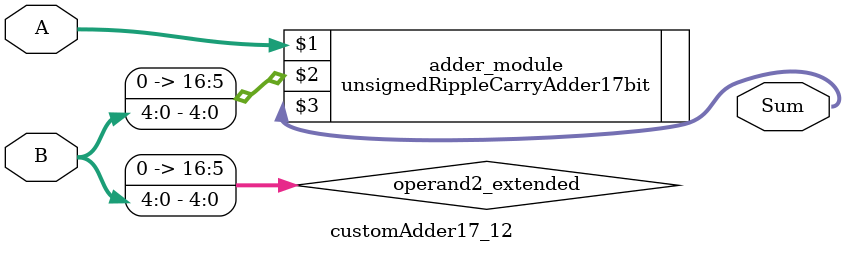
<source format=v>

module customAdder17_12(
                    input [16 : 0] A,
                    input [4 : 0] B,
                    
                    output [17 : 0] Sum
            );

    wire [16 : 0] operand2_extended;
    
    assign operand2_extended =  {12'b0, B};
    
    unsignedRippleCarryAdder17bit adder_module(
        A,
        operand2_extended,
        Sum
    );
    
endmodule
        
</source>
★ ★ ★ ★ ★ ★ ★
*Exercise:* Having removed the pictures, write out the records exactly as they stand.

*Reply:*
<source format=v>

module customAdder17_12(
                    input [16 : 0] A,
                    input [4 : 0] B,
                    
                    output [17 : 0] Sum
            );

    wire [16 : 0] operand2_extended;
    
    assign operand2_extended =  {12'b0, B};
    
    unsignedRippleCarryAdder17bit adder_module(
        A,
        operand2_extended,
        Sum
    );
    
endmodule
        
</source>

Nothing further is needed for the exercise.